On Apr 11, 2005, at 8:00 AM, Joshua Ginsberg wrote:
On Apr 10, 2005, at 4:14 PM, Bob Ippolito wrote:
On Apr 10, 2005, at 2:46 PM, Joshua Ginsberg wrote:
I writing some python code to do some analysis of my mail logs. I
took a 10,000 line snippet from them (the files are about 5-6
million usually) to test my code with. I'm developing it on a
Powerbook G4 1.2GHz with 1.25GB of RAM and the Apple distributed
Python* and I tested my code on the 10,000 line snippet. It took 2
minutes and 10 seconds to process that snippet. Way too slow --
I'd be looking at about 20 hours to process a single daily log
file.
Just for fun, I copied the same code and the same log snippet to a
dual-proc P3 500MHz machine running Fedora Core 2* with 1GB of RAM
and tested it there. This machine provides web services and domain
control for my network, so it's moderately utilized. The same code
took six seconds to execute.
Granted I've got the GUI and all of that bogging down my Mac.
However, I had nothing else fighting for CPU cycles and 700MB of
RAM free when my testing was done. Even still, what would account
for such a wide, wide, wide variation in the time required to
process the data file?
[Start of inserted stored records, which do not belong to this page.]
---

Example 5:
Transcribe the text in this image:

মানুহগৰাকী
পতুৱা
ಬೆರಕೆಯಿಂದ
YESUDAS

The code is 90% regular expressions and
string finds.
* versions are:
Python 2.3 (#1, Sep 13 2003, 00:49:11)
[GCC 3.3 20030304 (Apple Computer, Inc. build 1495)] on darwin
and
Python 2.3.3 (#1, May 7 2004, 10:31:40)
[GCC 3.3.3 20040412 (Red Hat Linux 3.3.3-7)] on linux2
Try it with a newer version of Python on Mac OS X. I had a similar
problem, and it turned out to be Python 2.3.0's fault.
Specifically, the implementation of the datetime module's parser was
really, really, really stupid and slow in early versions of Python
2.3.
Well, I compiled a fresh version of Python 2.3.5 from python.org to
test the datetime theory... and I'm still getting 150sec execution
times. :-/ I'm gonna test the string vs. strop now...
Use Python's profiling tools and/or Apple's Shark to see what's slow.